PASSAGE:
►

By Michael Sullivan (Hemel Hempstead: Prentice Hall/Harvester Wheatsheaf 1996)
This is another history of the welfare state, though from the standpoint of narrative history, rather than the documentary approach of From Beveridge to Blair. Sullivan’s book was published in the mid-1990s, but I’ve included it here as much of the material it contains is still relevant today.
The book is divided into three parts. The first deals with the development of the British welfare state from the first Liberal legislation introducing old age pensions and health cover to the crisis in the welfare state in the decades from 1970 to the 1990s.
Part two deals with the individual welfare services – education, health policy and the NHS, the personal social services, post-war housing policy, and social security since the war.
The third part summarises the development and apparent decline of the welfare state, raising questions about it such as whether the welfare consensus was ever real.
Before the Welfare State
Chapter 1: ‘Before the Welfare State, covers the introduction of the first welfare legislation passed by Campbell-Bannerman’s Liberal government of 1906. It has sections on the Embryonic Welfare State, discussing the first old age pensions, Lloyd George’s People’s Budget of 1910, and Liberal Social Insurance; Social Democracy: the Political Source of Reformism?; Marxism and Labourism as Twin Threats to Welfare Statism; Fabianism, Ethical Socialism and Social Democracy, with further sections on Fabianism: Its Appeal for Labour, Fabianism’s Contribution to Labour Thinking and The Contribution of Fabianism Considered; Ethical Socialism: the Heart of Labour Reformism; Tawney’s Ethical Socialism: Labour and Social Policy and Labour Social Democracy: Social Reformism Comes of Age.

◄

WORK TASK 1: Rewrite the passage of the review of Sullivan's welfare history starting with "The book is" and going on through "to the 1990s.", putting "turmoil" in place of "crisis".
WORK TASK 2: Extend the review of Sullivan's welfare history past its final sentence.

DATASET:

►

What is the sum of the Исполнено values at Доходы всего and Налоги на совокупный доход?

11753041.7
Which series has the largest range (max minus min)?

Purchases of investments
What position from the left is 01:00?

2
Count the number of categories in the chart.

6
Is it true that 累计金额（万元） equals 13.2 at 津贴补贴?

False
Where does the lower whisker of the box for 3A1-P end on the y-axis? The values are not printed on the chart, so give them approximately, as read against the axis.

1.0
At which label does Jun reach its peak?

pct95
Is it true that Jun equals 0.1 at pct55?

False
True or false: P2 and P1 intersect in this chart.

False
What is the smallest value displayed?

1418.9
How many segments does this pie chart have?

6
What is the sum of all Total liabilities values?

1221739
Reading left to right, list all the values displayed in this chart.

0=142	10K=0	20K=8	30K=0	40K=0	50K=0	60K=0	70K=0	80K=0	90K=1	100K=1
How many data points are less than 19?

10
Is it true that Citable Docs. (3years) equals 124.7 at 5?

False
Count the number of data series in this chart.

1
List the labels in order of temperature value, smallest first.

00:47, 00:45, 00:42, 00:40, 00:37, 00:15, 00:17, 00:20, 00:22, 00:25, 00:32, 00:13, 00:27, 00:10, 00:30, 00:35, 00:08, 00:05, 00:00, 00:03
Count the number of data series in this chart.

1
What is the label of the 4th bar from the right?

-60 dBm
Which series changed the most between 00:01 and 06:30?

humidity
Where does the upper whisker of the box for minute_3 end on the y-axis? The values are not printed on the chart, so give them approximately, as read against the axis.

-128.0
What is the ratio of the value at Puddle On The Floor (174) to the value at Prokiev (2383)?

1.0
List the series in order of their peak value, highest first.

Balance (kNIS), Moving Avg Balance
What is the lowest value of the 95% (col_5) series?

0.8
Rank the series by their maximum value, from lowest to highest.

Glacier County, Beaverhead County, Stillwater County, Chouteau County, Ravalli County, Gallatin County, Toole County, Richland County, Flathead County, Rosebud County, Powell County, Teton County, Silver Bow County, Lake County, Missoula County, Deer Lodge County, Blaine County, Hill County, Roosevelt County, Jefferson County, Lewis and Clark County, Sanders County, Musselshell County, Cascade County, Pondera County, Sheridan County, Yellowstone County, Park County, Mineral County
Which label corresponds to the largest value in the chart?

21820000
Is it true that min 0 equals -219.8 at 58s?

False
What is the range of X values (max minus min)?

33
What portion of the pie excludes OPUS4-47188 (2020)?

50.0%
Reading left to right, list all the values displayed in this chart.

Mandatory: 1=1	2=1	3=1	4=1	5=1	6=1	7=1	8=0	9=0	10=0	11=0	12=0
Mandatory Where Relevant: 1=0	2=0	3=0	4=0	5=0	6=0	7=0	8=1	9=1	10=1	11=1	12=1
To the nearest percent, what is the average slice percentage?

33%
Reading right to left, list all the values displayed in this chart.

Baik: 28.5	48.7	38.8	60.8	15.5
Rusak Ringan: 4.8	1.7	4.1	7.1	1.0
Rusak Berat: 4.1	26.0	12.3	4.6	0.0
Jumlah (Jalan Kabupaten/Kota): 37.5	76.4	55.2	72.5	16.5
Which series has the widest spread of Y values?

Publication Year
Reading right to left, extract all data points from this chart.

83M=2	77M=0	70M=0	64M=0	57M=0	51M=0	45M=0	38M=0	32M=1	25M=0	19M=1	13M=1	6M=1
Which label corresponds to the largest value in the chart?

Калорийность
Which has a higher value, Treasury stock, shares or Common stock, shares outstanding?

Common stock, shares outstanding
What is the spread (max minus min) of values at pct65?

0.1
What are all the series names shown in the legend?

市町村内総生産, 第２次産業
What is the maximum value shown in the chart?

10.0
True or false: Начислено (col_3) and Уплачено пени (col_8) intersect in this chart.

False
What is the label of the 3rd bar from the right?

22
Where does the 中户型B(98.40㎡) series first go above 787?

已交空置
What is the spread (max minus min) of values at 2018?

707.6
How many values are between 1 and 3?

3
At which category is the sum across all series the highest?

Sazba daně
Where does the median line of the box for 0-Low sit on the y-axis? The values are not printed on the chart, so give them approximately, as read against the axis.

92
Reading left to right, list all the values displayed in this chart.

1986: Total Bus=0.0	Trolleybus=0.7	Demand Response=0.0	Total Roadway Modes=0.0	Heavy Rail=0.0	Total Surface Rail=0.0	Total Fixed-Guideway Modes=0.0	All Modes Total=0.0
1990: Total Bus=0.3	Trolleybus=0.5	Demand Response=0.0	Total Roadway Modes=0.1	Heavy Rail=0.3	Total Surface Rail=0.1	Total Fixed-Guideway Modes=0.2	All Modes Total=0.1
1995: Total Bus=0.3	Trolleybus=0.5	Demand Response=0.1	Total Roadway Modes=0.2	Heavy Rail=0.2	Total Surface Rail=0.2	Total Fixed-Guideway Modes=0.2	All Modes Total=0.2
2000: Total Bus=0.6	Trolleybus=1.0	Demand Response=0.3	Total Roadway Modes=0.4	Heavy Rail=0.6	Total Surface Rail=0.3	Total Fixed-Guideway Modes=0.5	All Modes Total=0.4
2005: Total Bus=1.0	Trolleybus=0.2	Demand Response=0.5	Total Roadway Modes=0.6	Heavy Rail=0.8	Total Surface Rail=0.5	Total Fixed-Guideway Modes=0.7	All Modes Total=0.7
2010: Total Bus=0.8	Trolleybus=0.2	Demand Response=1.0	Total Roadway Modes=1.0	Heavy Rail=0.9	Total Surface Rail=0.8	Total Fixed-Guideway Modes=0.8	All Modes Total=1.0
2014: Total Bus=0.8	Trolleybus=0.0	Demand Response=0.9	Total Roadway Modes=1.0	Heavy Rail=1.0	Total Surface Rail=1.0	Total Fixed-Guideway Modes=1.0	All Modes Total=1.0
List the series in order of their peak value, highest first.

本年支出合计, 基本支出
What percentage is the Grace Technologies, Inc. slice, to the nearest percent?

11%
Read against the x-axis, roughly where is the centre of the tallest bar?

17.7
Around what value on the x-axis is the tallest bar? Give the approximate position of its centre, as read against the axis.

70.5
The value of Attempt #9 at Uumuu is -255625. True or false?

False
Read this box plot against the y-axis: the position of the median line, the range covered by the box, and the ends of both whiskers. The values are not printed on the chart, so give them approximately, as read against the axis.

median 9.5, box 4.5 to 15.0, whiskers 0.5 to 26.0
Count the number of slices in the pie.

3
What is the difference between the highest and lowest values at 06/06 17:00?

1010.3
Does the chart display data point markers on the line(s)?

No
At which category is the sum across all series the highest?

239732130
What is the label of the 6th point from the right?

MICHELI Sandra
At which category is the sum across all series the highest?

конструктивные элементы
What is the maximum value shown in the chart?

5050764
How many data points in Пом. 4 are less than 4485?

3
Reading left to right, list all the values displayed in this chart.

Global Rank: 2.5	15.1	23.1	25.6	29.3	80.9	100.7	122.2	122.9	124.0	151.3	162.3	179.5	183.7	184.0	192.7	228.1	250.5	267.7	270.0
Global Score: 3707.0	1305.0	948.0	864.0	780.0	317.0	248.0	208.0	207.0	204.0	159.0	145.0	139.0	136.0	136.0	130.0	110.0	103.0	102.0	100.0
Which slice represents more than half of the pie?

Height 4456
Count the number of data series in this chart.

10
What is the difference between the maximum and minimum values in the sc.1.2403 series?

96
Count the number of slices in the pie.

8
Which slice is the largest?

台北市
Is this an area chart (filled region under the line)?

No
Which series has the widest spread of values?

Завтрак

◄

OUTPUT 1:
The book is divided into three parts. The first deals with the development of the British welfare state from the first Liberal legislation introducing old age pensions and health cover to the turmoil in the welfare state in the decades from 1970 to the 1990s.

OUTPUT 2:
The Road to 1945: War, Welfare and the People’s Will
Chapter 2 discusses the war years and the run up to Labour’s 1945 election victory. It has sections on the career of Ernest Beveridge and his proposal for the creation of the welfare state, consensus with the major stakeholders, the government’s reaction to the Beveridge report, the debate over the report and disagreements in cabinet about it, the parliamentary debate on Beveridge, which resulted in 121 MPs voting against the government for its reluctance to implement the report’s proposals, which resulted in Churchill being forced to accept it. The chapter also examines the role of collectivism; the emergence of Labour; Social Policy in War Time, with further sections on health policy, this significance of war-time policy for the social policy of the post-war period; Education Policy; and Conclusion.
The Emergence and Growth of the Welfare State
This deals with the development of the welfare state from its foundation in 1945 to 1969. It has the following sections: the Emergence of the Welfare State; the Economic Context; the Post-War Welfare State; Developing Social Security; Introducing a National Health Service; Labour’s Housing Policy; The Mosaic of Reform and Conservatism; Conservative criticisms of the welfare state; Consolidationists versus radicals; Conservativism and Social Policy 1951-64, which has a section on Convervatives and anti-welfarism; Conservative Responses, including Conservative justifications of the welfare state; Reactions to the Right: the Challenge of Social Democracy, including sections on Titmuss’ defence of the Welfare State, Crosland and the Welfare state and his redefinition of socialism, citizenship and social policy, and the rediscovery of poverty; Emerging Issues and Labour and Social Policy, 1964-9.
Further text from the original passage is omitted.